I recently received an interesting inquiry from a developer looking to set up a nested hypervisor environment on Ampere ARM64 (Ubuntu/KVM). They are particularly interested in:
Best practices for KVM nested configuration on Ampere Altra/AmpereOne.
Performance benchmarks or whitepapers related to nested virtualization latency (L0 → L1 → L2).
While we know Ampere’s high core count makes it a beast for virtualization, I’d love to hear from this community:
Who is currently running nested KVM?
What are your L1/L2 performance stats like?
Any specific quirks in Ubuntu/Linux kernel to look out for?
As it happens, I was recently playing with nested virt on AmpereOne! I ran into a few “gotchas” that are important to know - especially on AmpereOne.

- TASK A
In the nested virtualization post, which Ampere processors does the developer want best practices for KVM nested configuration on?
- TASK B
Repeat the stretch of the nested virtualization post from "Any specific quirks" through "especially on AmpereOne.".

Stored records
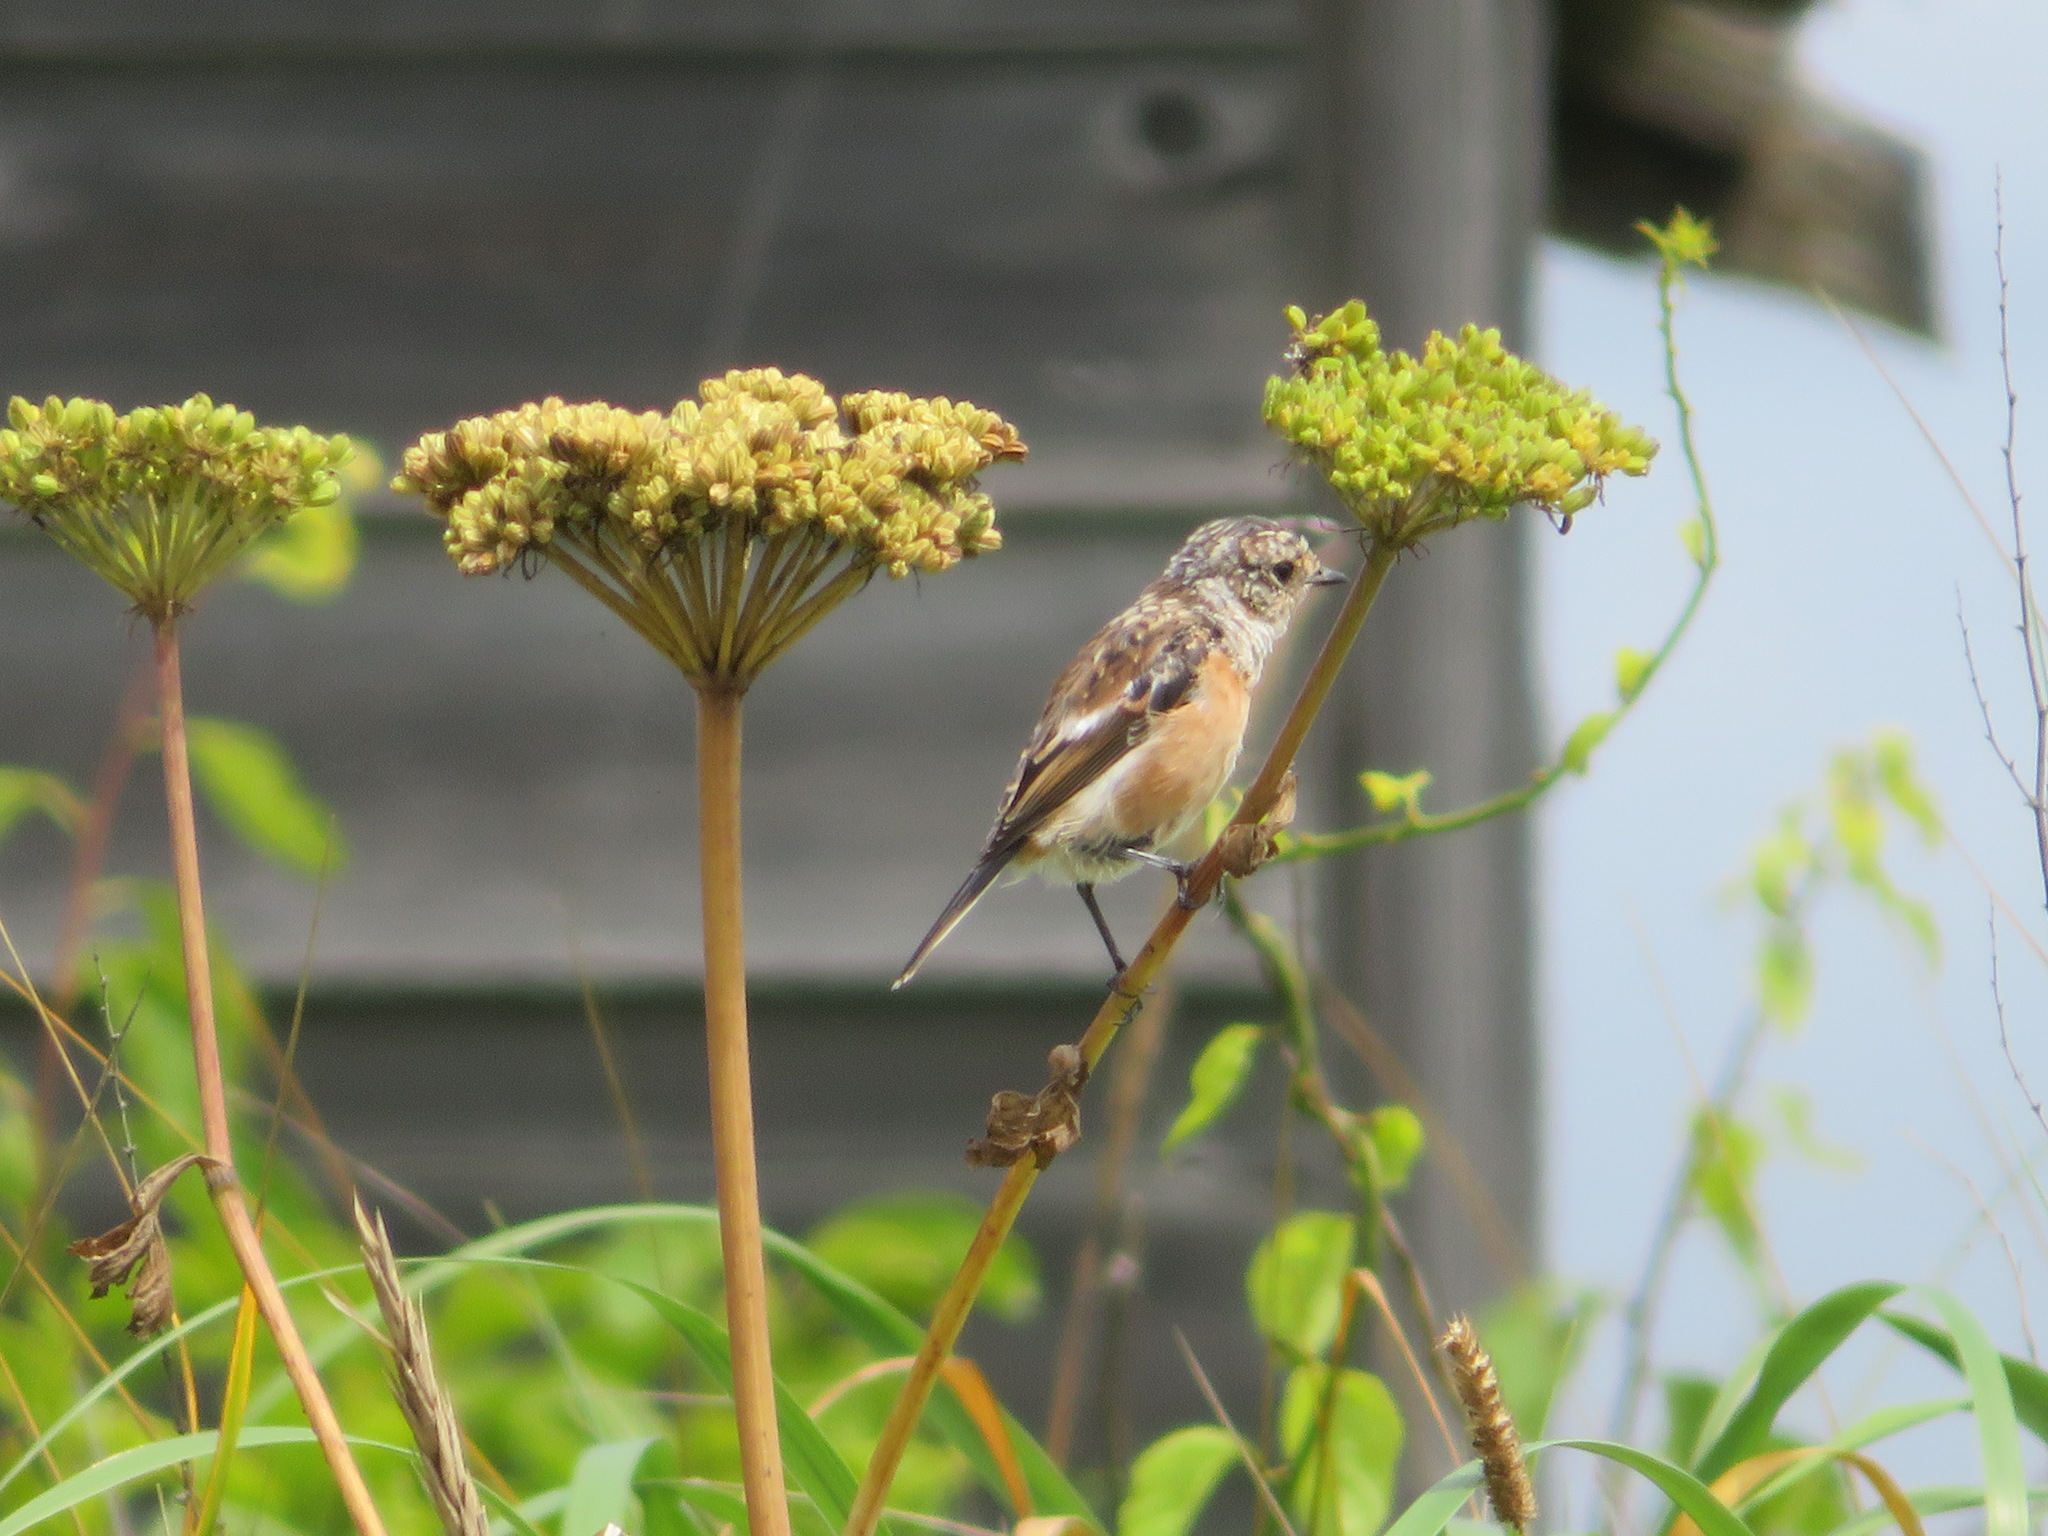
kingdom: Animalia
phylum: Chordata
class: Aves
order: Passeriformes
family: Muscicapidae
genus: Saxicola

- WRITTEN REPLY A
Ampere Altra and AmpereOne.

- WRITTEN REPLY B
Any specific quirks in Ubuntu/Linux kernel to look out for?
As it happens, I was recently playing with nested virt on AmpereOne! I ran into a few “gotchas” that are important to know - especially on AmpereOne.